**Dataset:**
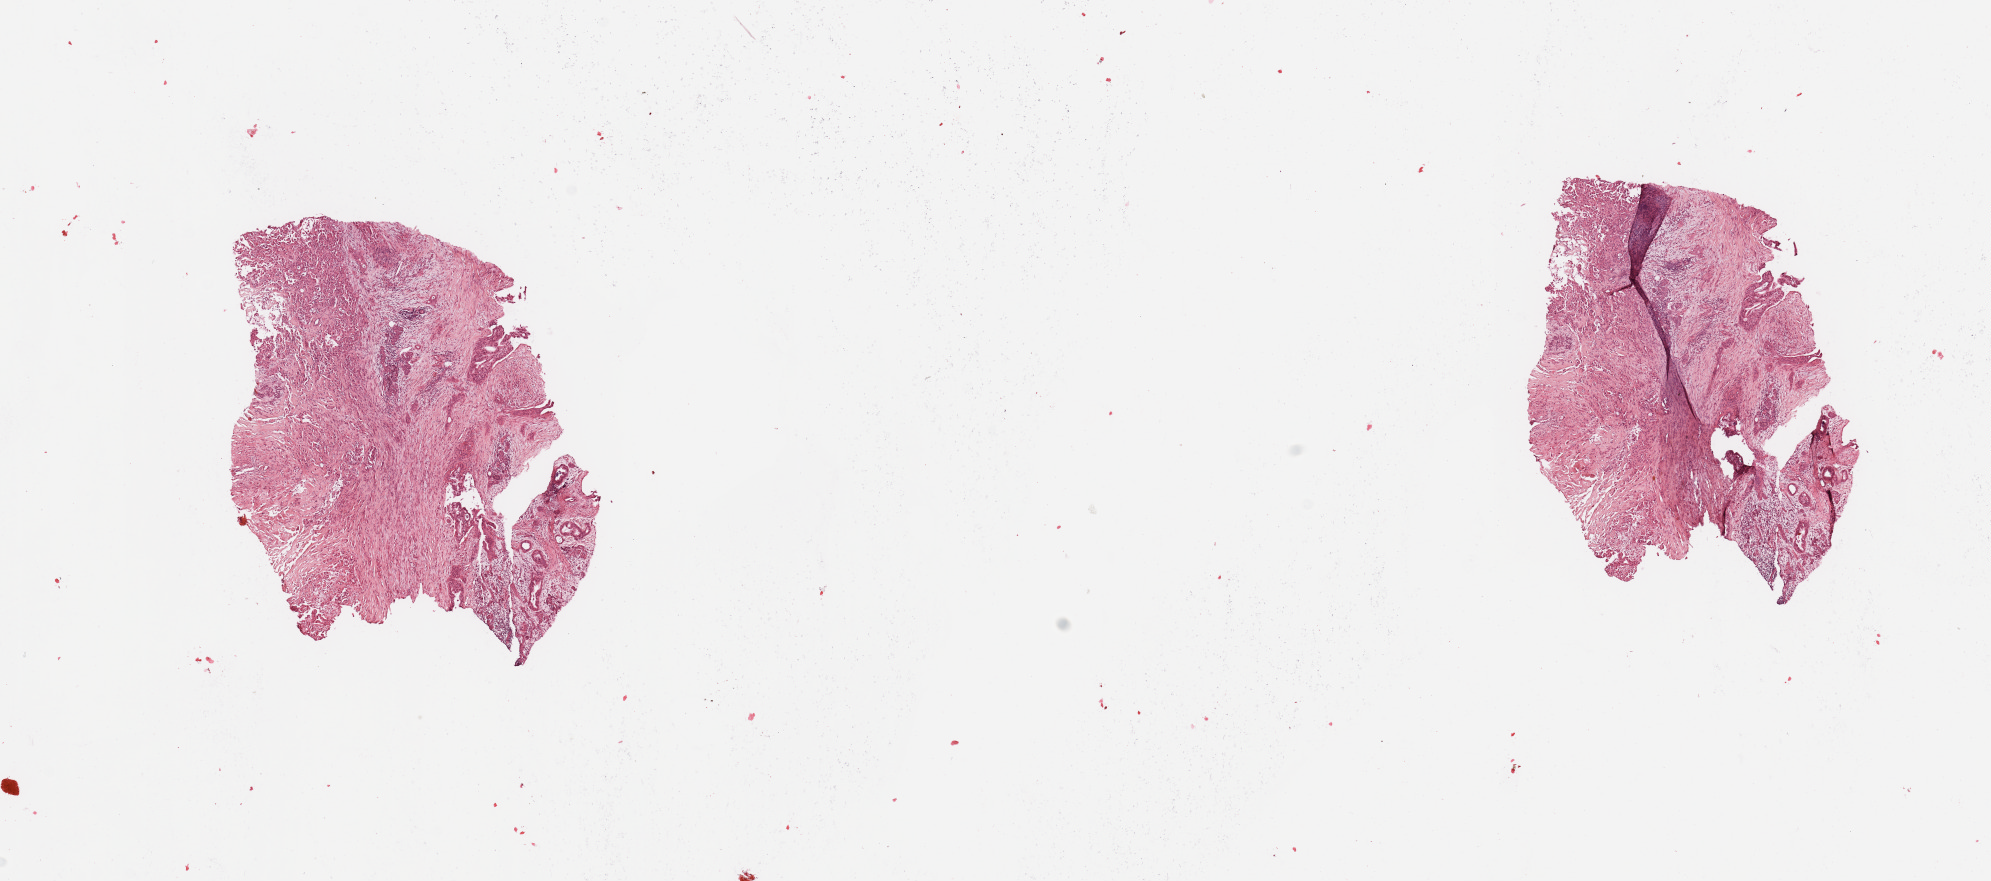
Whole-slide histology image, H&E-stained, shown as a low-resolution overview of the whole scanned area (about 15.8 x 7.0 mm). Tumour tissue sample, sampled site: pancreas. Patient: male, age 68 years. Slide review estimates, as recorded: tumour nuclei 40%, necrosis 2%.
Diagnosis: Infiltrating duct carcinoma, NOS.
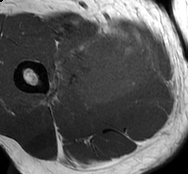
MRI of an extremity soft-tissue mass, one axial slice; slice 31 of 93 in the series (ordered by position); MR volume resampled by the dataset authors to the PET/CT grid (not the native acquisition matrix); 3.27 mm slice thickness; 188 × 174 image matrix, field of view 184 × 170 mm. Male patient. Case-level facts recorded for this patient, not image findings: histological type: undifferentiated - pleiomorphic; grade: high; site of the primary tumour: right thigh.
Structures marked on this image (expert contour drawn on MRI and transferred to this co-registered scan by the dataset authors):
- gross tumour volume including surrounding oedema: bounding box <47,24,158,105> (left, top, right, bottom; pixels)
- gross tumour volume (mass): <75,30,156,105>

**Task prompt:**
Filter the data above by the word "site" and copy every line that matches.

**Solved problem:**
Whole-slide histology image, H&E-stained, shown as a low-resolution overview of the whole scanned area (about 15.8 x 7.0 mm). Tumour tissue sample, sampled site: pancreas. Patient: male, age 68 years. Slide review estimates, as recorded: tumour nuclei 40%, necrosis 2%.
MRI of an extremity soft-tissue mass, one axial slice; slice 31 of 93 in the series (ordered by position); MR volume resampled by the dataset authors to the PET/CT grid (not the native acquisition matrix); 3.27 mm slice thickness; 188 × 174 image matrix, field of view 184 × 170 mm. Male patient. Case-level facts recorded for this patient, not image findings: histological type: undifferentiated - pleiomorphic; grade: high; site of the primary tumour: right thigh.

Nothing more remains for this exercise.